The adoption of the Open Internet Order has triggered much discussion about one of our favorite topics – pole attachments. As this is one of the most arcane topics within the FCC’s jurisdiction, it is not surprising that the public discourse is not always entirely accurate. We want to set the record straight.
Cable has advocated for low pole attachments rates for decades because it is essential to speed and lower the cost of broadband deployments, particularly in less dense, rural areas. We don’t own utility poles ourselves. Instead, we have long supported and depend upon the Communications Act provision that ensures our fair access to poles owned by the local utility or telephone company.
That’s why we are particularly puzzled by comments by Chairman Wheeler that we are blocking access to poles by our competitors. Twice in recent hearings, the Chairman has suggested that cable operators have denied competitors access to poles and that the net neutrality order fixes this problem.
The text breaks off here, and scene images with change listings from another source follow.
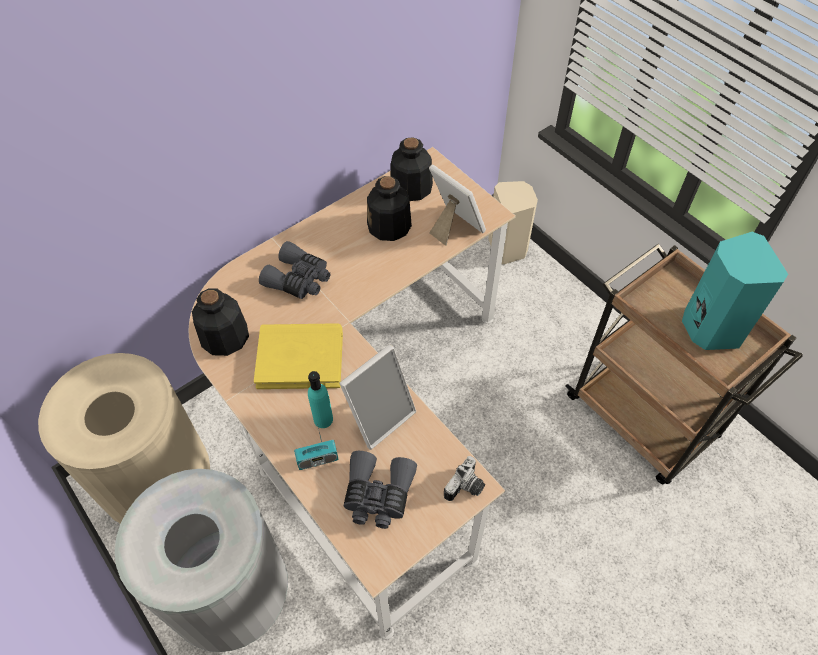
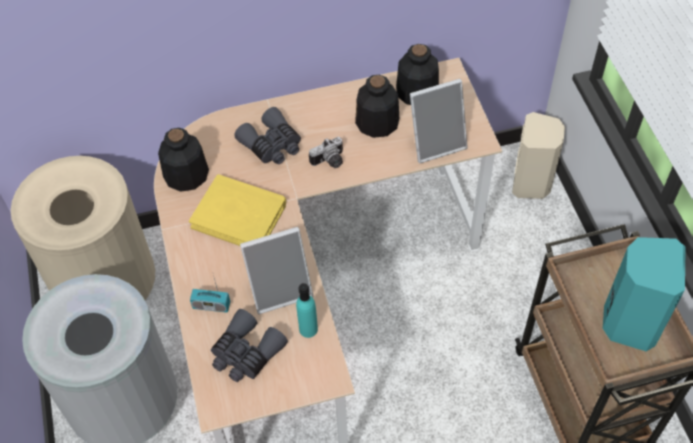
camera: 25 degrees right, 0 degrees up
turquoise bottle [308,371,333,428] -> turquoise bottle moved to [296,283,318,338]
picture frame [429,164,486,246] -> picture frame turned 90 degrees clockwise [410,79,468,163]
camera [444,456,485,501] -> camera moved to [309,137,343,168]

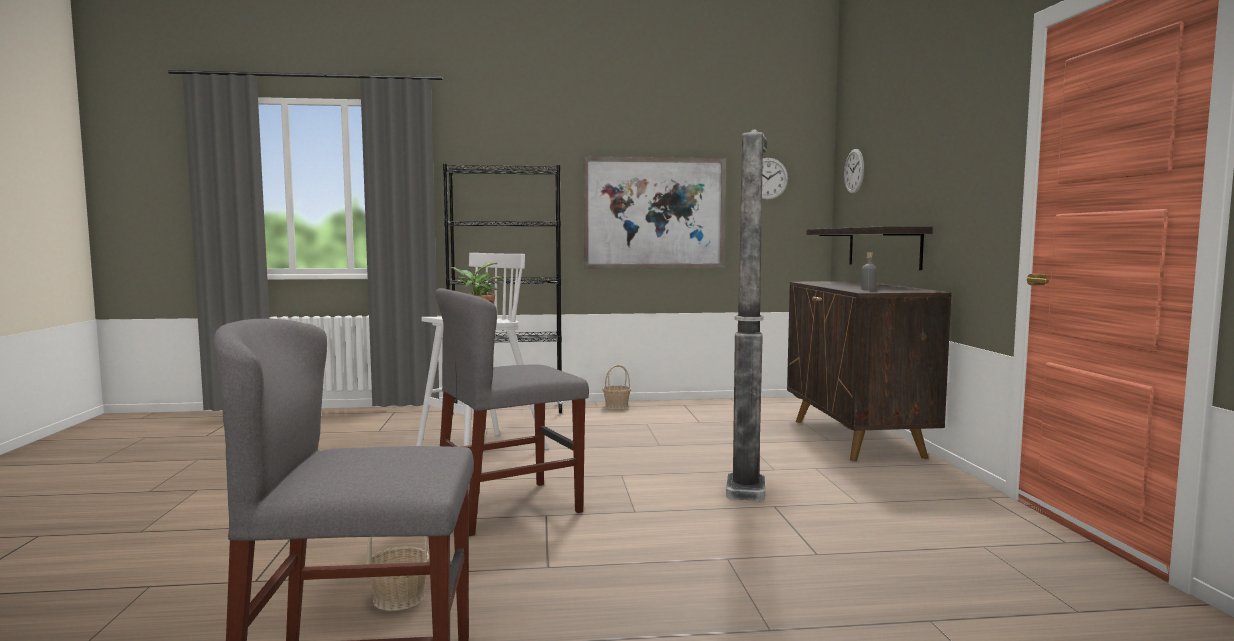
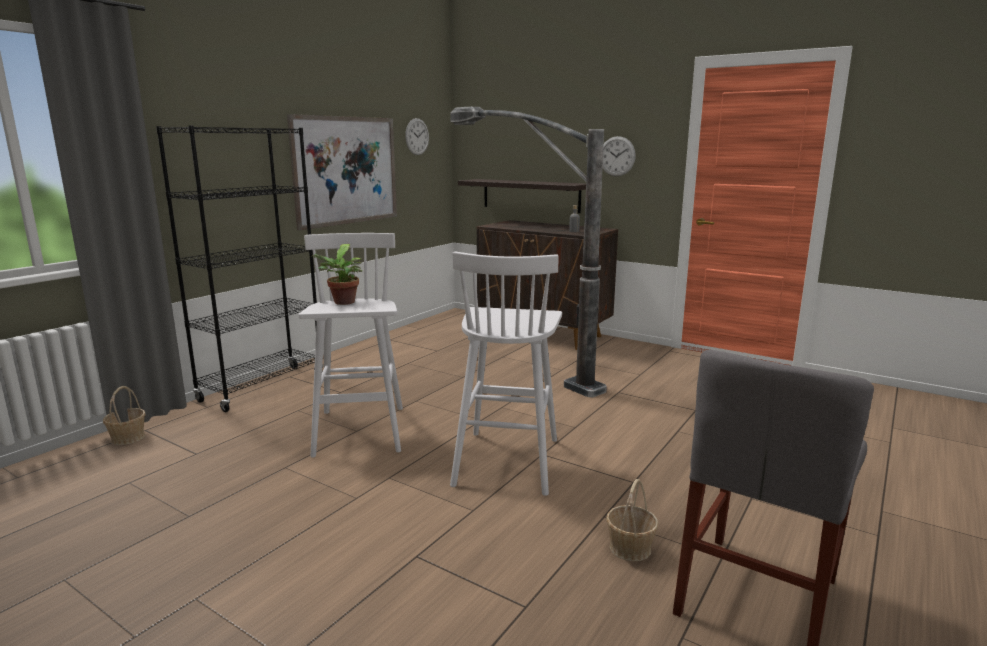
camera: 50 degrees left, 10 degrees up
grey chair [435,288,589,536] -> white stool [450,251,562,496]
basket [602,365,631,410] -> basket moved to [103,386,145,445]
wall clock [844,149,864,194] -> wall clock moved to [603,136,636,176]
But the facts are otherwise. For starters, cable operators are not denying access to poles. As noted above, with rare exception, cable operators do not even own poles. Rather, like other competitors, they attach their facilities to poles owned by electric utilities and telephone companies. We are unaware of any case where a cable operator has denied pole access to another company and it is unfortunate that the Chairman continues to suggest otherwise.
It’s all the more unfortunate because there is a real problem that has been created by the FCC’s decision to reclassify broadband as a Title II telecommunications service. The sum and substance of the problem is that the FCC’s action now allows pole owners to demand higher pole rental fees from cable broadband providers. As the FCC acknowledged in the Open Internet Order, reclassification creates the potential for increases in the pole attachment rates paid by cable operators (by our estimates as much as $200 million annually), which would have a negative effect on deployment and increase consumer bills.
Unfortunately, while the FCC acknowledged this problem and noted that this result was not its “intent,” it failed to take the necessary action to fix it. Specifically, NCTA and COMPTEL filed a still-pending petition in 2011 that would mitigate the effect of the agency’s reclassification. Granting this petition would ensure that all parties that attach to utility poles, not just cable operators, pay the lowest rate possible.
We hope the recent mischaracterizations will not distract the Commission from moving forward on this now four-year-old petition so as to protect consumers from rising costs that will be directly attributable to the Commission’s recent action.